Retype, word for word, each line between the lines holding "### P90 (medium)" and "the [generate-and-test paradigm][gentest].", inclusive, and leave the rest of the data alone.

+-------+

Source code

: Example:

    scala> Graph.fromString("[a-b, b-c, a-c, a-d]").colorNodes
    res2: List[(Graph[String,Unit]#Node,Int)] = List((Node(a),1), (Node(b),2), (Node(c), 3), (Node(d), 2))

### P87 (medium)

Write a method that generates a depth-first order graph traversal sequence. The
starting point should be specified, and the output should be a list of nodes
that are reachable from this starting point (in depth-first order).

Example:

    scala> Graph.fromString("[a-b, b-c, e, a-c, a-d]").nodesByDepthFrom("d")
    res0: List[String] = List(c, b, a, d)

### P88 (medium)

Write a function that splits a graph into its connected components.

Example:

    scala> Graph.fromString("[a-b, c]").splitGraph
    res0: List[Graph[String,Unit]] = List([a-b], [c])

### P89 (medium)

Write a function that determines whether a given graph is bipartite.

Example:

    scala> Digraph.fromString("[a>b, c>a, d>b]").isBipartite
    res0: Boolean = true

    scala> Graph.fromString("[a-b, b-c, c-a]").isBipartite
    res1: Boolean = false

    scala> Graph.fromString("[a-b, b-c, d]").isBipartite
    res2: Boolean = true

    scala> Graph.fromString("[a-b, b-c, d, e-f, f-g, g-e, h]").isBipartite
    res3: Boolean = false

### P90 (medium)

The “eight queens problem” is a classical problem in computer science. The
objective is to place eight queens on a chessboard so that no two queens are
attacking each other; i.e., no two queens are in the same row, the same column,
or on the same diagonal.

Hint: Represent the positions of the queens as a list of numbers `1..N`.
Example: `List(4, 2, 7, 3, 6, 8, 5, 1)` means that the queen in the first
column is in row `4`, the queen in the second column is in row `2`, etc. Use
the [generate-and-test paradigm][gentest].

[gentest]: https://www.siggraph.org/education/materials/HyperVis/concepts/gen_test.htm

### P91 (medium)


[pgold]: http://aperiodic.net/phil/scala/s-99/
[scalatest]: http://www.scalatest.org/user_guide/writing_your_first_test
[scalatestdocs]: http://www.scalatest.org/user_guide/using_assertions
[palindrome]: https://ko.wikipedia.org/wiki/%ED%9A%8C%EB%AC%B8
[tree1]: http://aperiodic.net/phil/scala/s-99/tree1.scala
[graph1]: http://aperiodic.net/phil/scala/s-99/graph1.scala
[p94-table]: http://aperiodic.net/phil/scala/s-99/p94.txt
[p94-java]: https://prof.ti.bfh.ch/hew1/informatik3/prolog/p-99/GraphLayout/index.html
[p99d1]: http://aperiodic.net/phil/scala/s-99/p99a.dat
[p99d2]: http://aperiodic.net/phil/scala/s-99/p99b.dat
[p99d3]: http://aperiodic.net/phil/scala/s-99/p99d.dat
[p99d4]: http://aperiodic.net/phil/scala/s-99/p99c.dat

+-------+

### Response below
### P90 (medium)

The “eight queens problem” is a classical problem in computer science. The
objective is to place eight queens on a chessboard so that no two queens are
attacking each other; i.e., no two queens are in the same row, the same column,
or on the same diagonal.

Hint: Represent the positions of the queens as a list of numbers `1..N`.
Example: `List(4, 2, 7, 3, 6, 8, 5, 1)` means that the queen in the first
column is in row `4`, the queen in the second column is in row `2`, etc. Use
the [generate-and-test paradigm][gentest].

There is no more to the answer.